Wednesday, July 26, 2006

Some thoughts on the RIAA

Alright, I've been confused about this for a while now. If you read Techdirt or Ars for any length of time, you will invariably run across a story about iTunes, or DRM, or Microsoft's upcoming Zune. But what will be mentioned in nearly all of these articles is how unhappy the record labels are with Jobs' flat-rate pricing. This is a position.... that quite honestly confounds me.

First, let's ignore the irony that because the RIAA's imposed DRM upon all digital download retailers, it granted Apple the very monopoly it's now fighting against.

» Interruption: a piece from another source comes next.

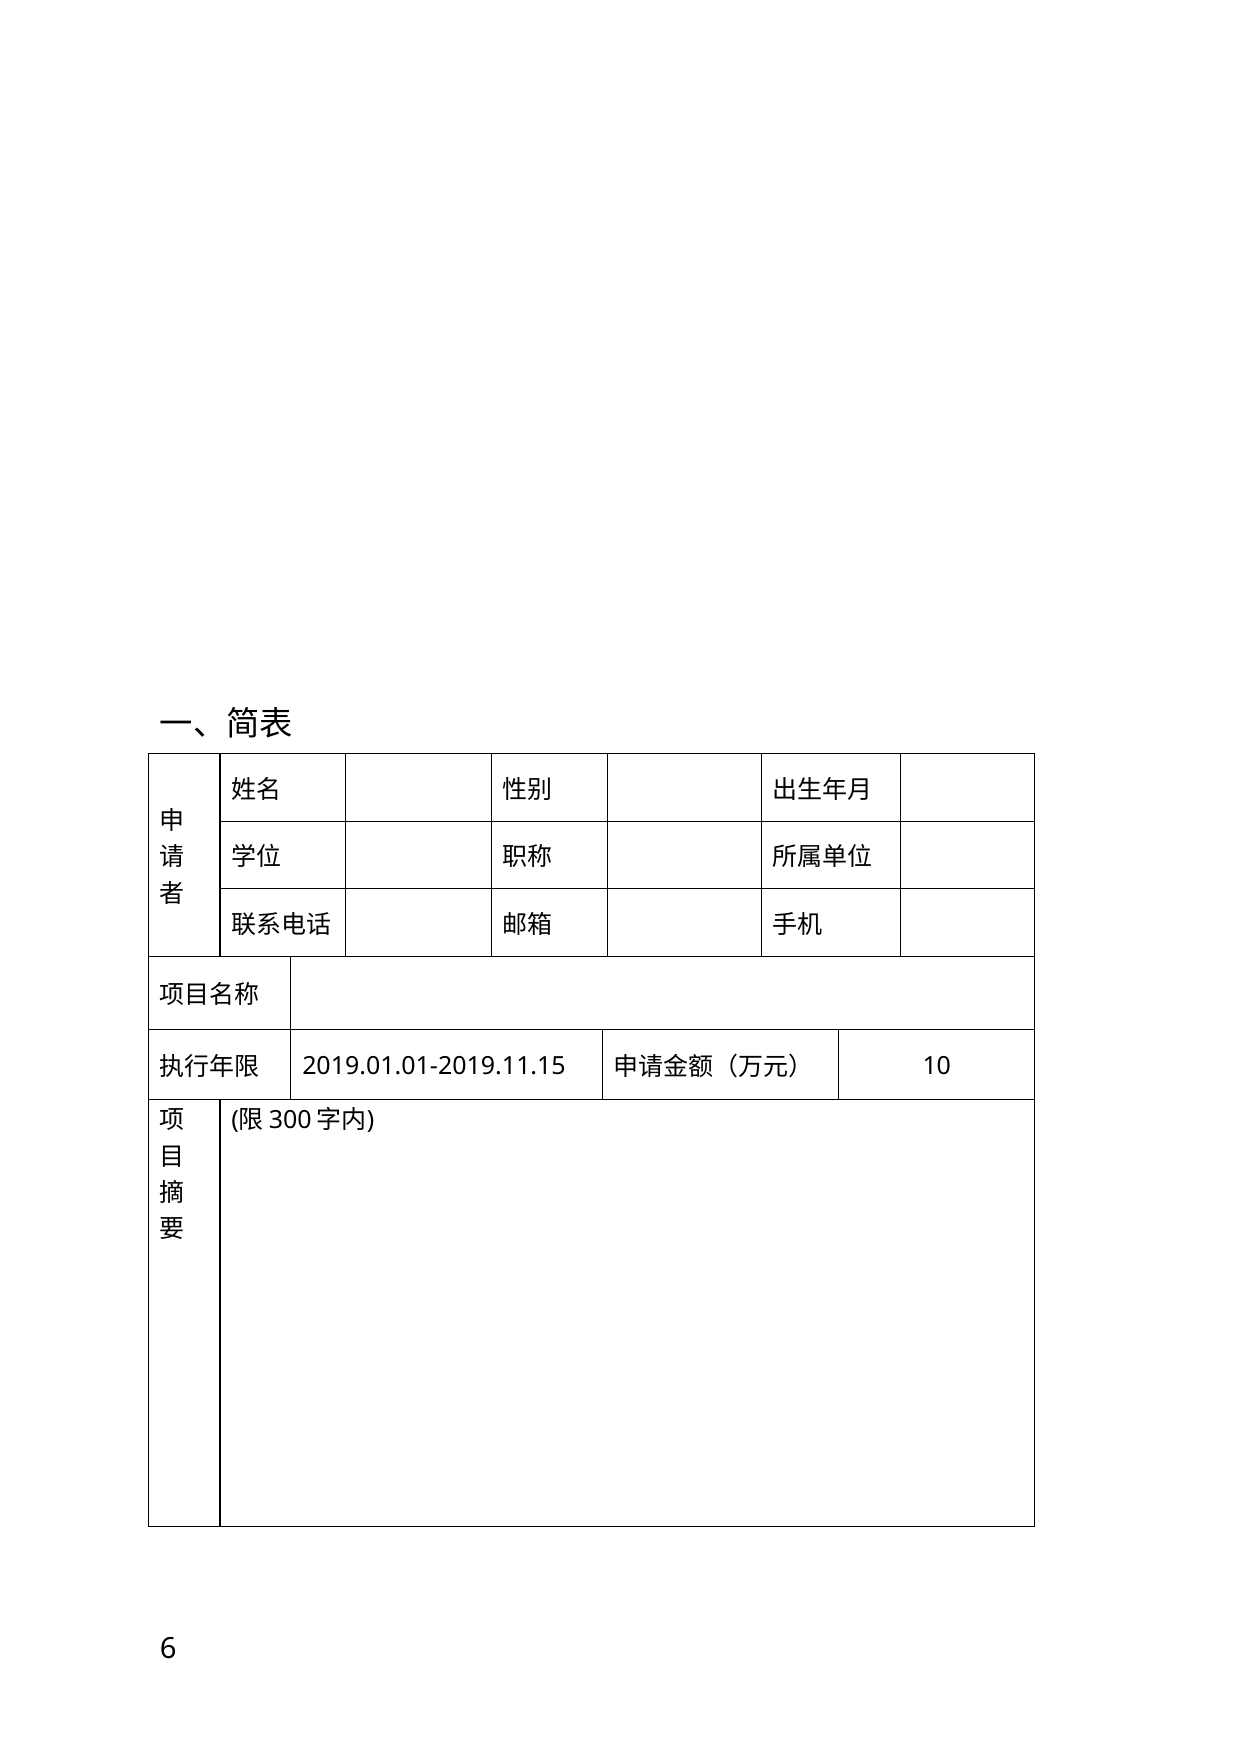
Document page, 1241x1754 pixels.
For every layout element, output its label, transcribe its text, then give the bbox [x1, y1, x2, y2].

Second, I can understand the motivations of the RIAA. As a trade group of record labels, they want to make as much money for themselves as possible. And hey, we all want to earn our way somehow. However, it appears that the RIAA in particular goes about it a bit less than completely honestly, like when they attempted to rewrite copyright law to make all songs from artists classified as "works made for hire" in essence drastically swinging the balance of power in favor of the record labels. Read up on the 1999 case, its worth reading (and noting that they lost).

On to the present. So the record labels want variable pricing. I understand that the economics would work out so that price discrimination on the more popular content would capture more of the dead weight loss as opposed to a flat pricing scheme given a sloped demand curve. And that's presuming all the content is bought equally. Given that popular content is bought more often, the numbers would probably add up even higher than simple dead weight loss for the labels. On the other hand, if consumers start to expect to pay only a dollar for the newest hit song, the reduced expectations will shrink the aggregate demand curve, which is bad any way you slice it for the labels.

But... ummm... that's on the retail supply and demand side of the equation. As I understand it, the labels are engaged in wholesale trade, licensing music to Apple. Last I checked, they can't dictate Apple's prices... I'm pretty sure that's illegal... price fixing or something of the sort. However they should be able to price discriminate themselves, license music to Apple at whatever cost they like. Normally it would then force Apple to raise its prices in turn, but apparently selling music as a loss leader changes your outlook on things.

Or... music licensing could be a flat fee regulated by the government. In which case the RIAA's actions would make much more sense.

I don't have the time to research this one thanks to the increasing difficulty of Japanese in these next few weeks. Can anyone shed some light on this subject? I'd very much appreciate it.